A useless man
A lack of mindfulness. Sat at a table with a colleague, I became aware that the table had been cleared and the washing up was under away; not that I had asked anyone to do anything, but the women present had got on and done things.
A couple of hours later, at a diocesan function, I catch sight of one of my male colleagues handing around the sandwiches. Having been circulating, trying to say a word of welcome, I had given no thought to who might be assisting the women who had prepared the tables laden with cake and sandwiches. There was no reason why I could not have circulated while handing out the food.
Later, a man tells me a story of a neigbour whom he knew whose wife was heavily pregnant. The neighbour had no car and the man offered to drive them to hospital if the birth of the baby became imminent. ‘Don’t worry about the time of day, just come and knock the window’.
‘It was a real dirty night, the rain was lashing and there was a gale howling and I thought I heard something. I sat up in bed and, sure enough, it was the neighbour. We got in the car and drove up to his house. The wife was walking around the kitchen, obviously getting pains’.

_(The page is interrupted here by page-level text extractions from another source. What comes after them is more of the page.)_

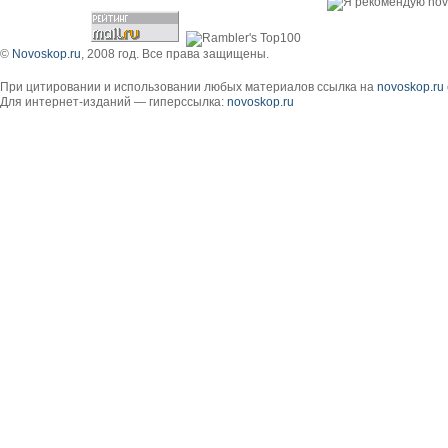
©
Novoskop.ru
, 2008 год. Все права защищены.
При цитировании и использовании любых материалов ссылка на
novoskop.ru
Для интернет-изданий — гиперссылка:
novoskop.ru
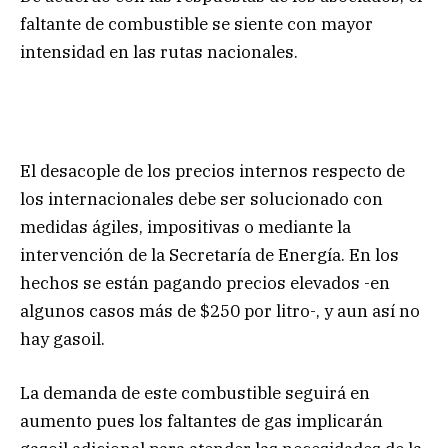
faltante de combustible se siente con mayor
intensidad en las rutas nacionales.
El desacople de los precios internos respecto de
los internacionales debe ser solucionado con
medidas ágiles, impositivas o mediante la
intervención de la Secretaría de Energía. En los
hechos se están pagando precios elevados -en
algunos casos más de $250 por litro-, y aun así no
hay gasoil.
La demanda de este combustible seguirá en
aumento pues los faltantes de gas implicarán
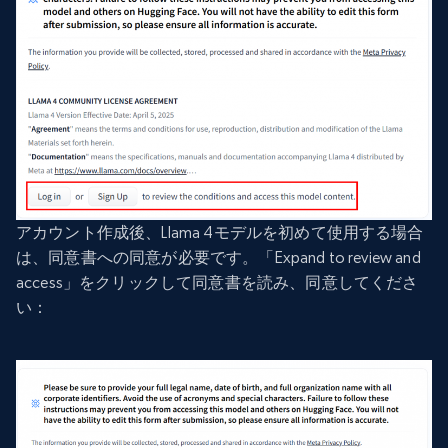
アカウント作成後、Llama 4モデルを初めて使用する場合
は、同意書への同意が必要です。「Expand to review and
access」をクリックして同意書を読み、同意してくださ
い：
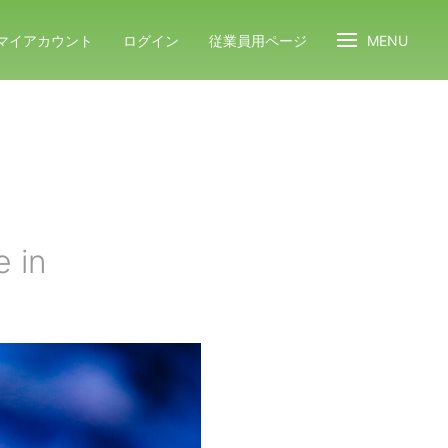
マイアカウント
ログイン
従業員用ページ
MENU
e in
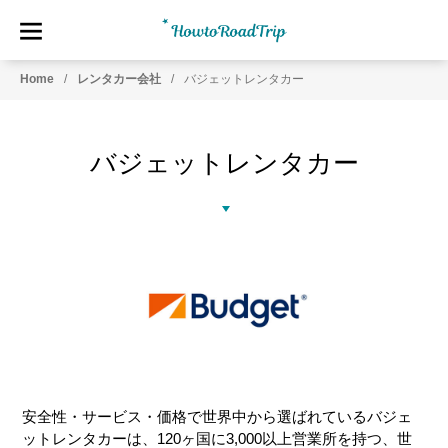
HowtoRoadTrip.com
ア
Home
レンタカー会社
バジェットレンタカー
メ
リ
カ
バジェットレンタカー
の
レ
ン
タ
カ
ー
専
門
情
報
メ
デ
安全性・サービス・価格で世界中から選ばれているバジェ
ィ
ットレンタカーは、120ヶ国に3,000以上営業所を持つ、世
ア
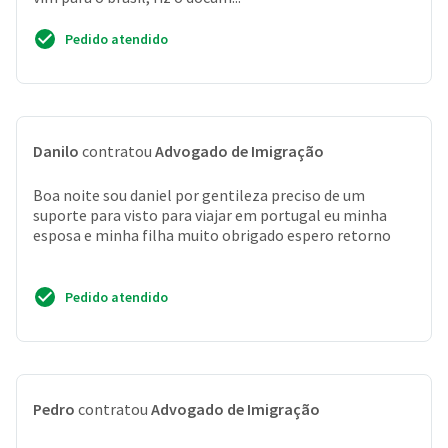
Pedido atendido
Danilo
contratou
Advogado de Imigração
Boa noite sou daniel por gentileza preciso de um
suporte para visto para viajar em portugal eu minha
esposa e minha filha muito obrigado espero retorno
Pedido atendido
Pedro
contratou
Advogado de Imigração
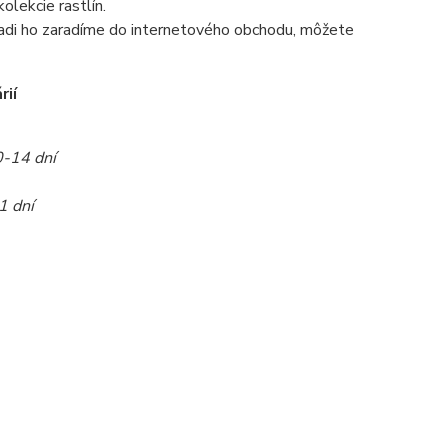
olekcie rastlín.
radi ho zaradíme do internetového obchodu, môžete
rií
0-14 dní
1 dní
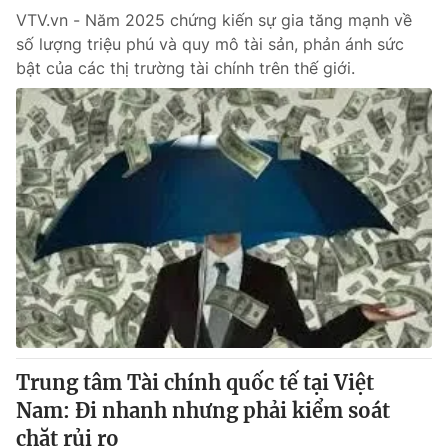
VTV.vn - Năm 2025 chứng kiến sự gia tăng mạnh về
số lượng triệu phú và quy mô tài sản, phản ánh sức
bật của các thị trường tài chính trên thế giới.
Trung tâm Tài chính quốc tế tại Việt
Nam: Đi nhanh nhưng phải kiểm soát
chặt rủi ro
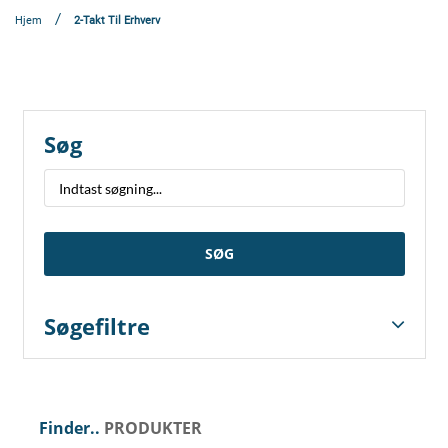
Hjem
2-Takt Til Erhverv
Søg
SØG
Søgefiltre
Finder..
PRODUKTER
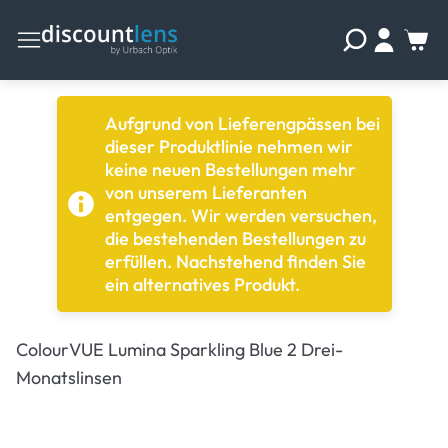
Aufgrund von Lieferengpässen bei
dieser Produktlinie nehmen wir
keine neuen Bestellungen mehr
von unserem Lieferanten
entgegen. Wir werden versuchen,
die bestehenden Bestellungen zu
erfüllen. Nachstehend finden Sie
ein alternatives Produkt.
ColourVUE Lumina Sparkling Blue 2 Drei-
Monatslinsen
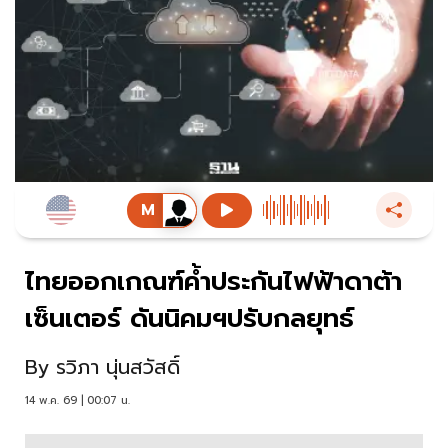
ไทยออกเกณฑ์ค้ำประกันไฟฟ้าดาต้า
เซ็นเตอร์ ดันนิคมฯปรับกลยุทธ์
By
รวิภา นุ่นสวัสดิ์
14 พ.ค. 69 | 00:07 น.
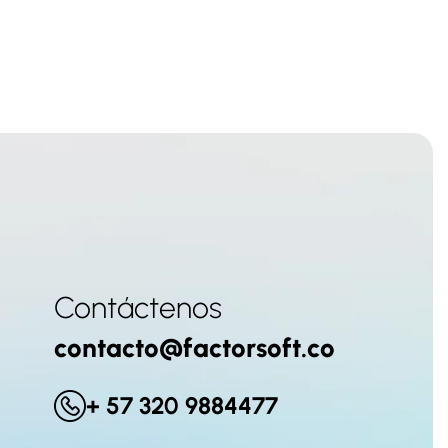
Contáctenos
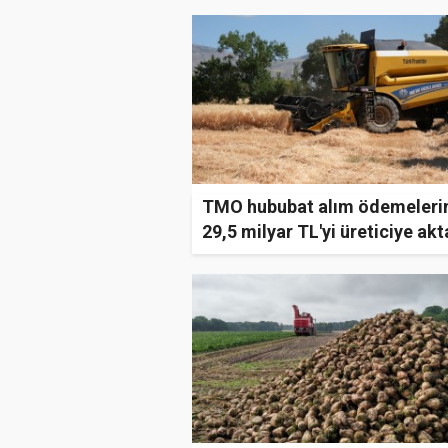
TMO hububat alım ödemeleri
29,5 milyar TL'yi üreticiye akt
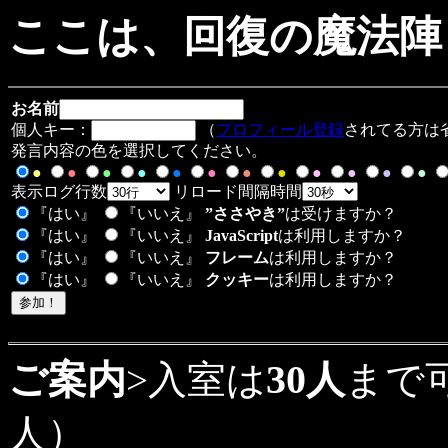
ここは、回復の魔法陣 
お名前
個人キー：
（
プロフィール登録
されてる方は
発言内容の色を選択してください。
●
●
●
●
●
●
●
●
●
●
●
●
表示ログ行数
リロード間隔時間
『はい』
『いいえ』
”ささやき”
は受けますか？
『はい』
『いいえ』
JavaScript
は利用しますか？
『はい』
『いいえ』
フレーム
は利用しますか？
『はい』
『いいえ』
クッキー
は利用しますか？
30
ご案内
>入室は
人
まで
人）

‘Have a seat’, he says to me. I sat down and thought he was going to get things ready. ‘We’ll have a cup of tea before we go’. I didn’t like to say anything. The poor wife made tea, stopping every couple of minutes because of the pain’.
‘Anyway, we got in the car and I was driving to the hospital and the wife was getting the pains more frequently and the neighbour didn’t seem in the slightest bit worried. We got there and she walked into the hospital and he walked along there. He didn’t say anything to me about how he would get home, so I thought I had better wait in the foyer until he came out of the ward with some news. Anyway, about ten minutes later he came from the ward and said, ‘Right we’ll head on now, they can look after her. I’ll phone up in the morning to see if there is any news’.
‘What happened?’ I asked the man.
‘We got in the car and drove home and as far as I know he went to bed and phoned up in the morning’.
It seemed an extraordinary story, but maybe not so far from sitting at the table talking while women do the work around you.
Heard someone tell something similar about himself. He too had deposited his wife in the Maternity Hospital and went home to have a good night’s sleep. When Hospital phoned in the morning to tell him the wonderful news he told the Nurse that he would be along later in the day as he had a very busy day at work. He was told in no uncertain terms to get to that Hospital and be with his wife and forget about his office and think of the hard work his wife had done. Is it only in Ireland that would happen or is it the same everywhere.
People can be surprising.
Thankfully in a good way sometimes.
Part of the job of whoever accompanies you to the labour ward is to make sure the medics don’t mix you up with someone else – as I discovered can happen.
I remember going from England to live in the North back in 1983. You could spot the British soldiers, not by their haircuts or the accents but by the fact that they pushed trolleys around supermarkets while most Irish men would not have dreamed of doing the family shopping.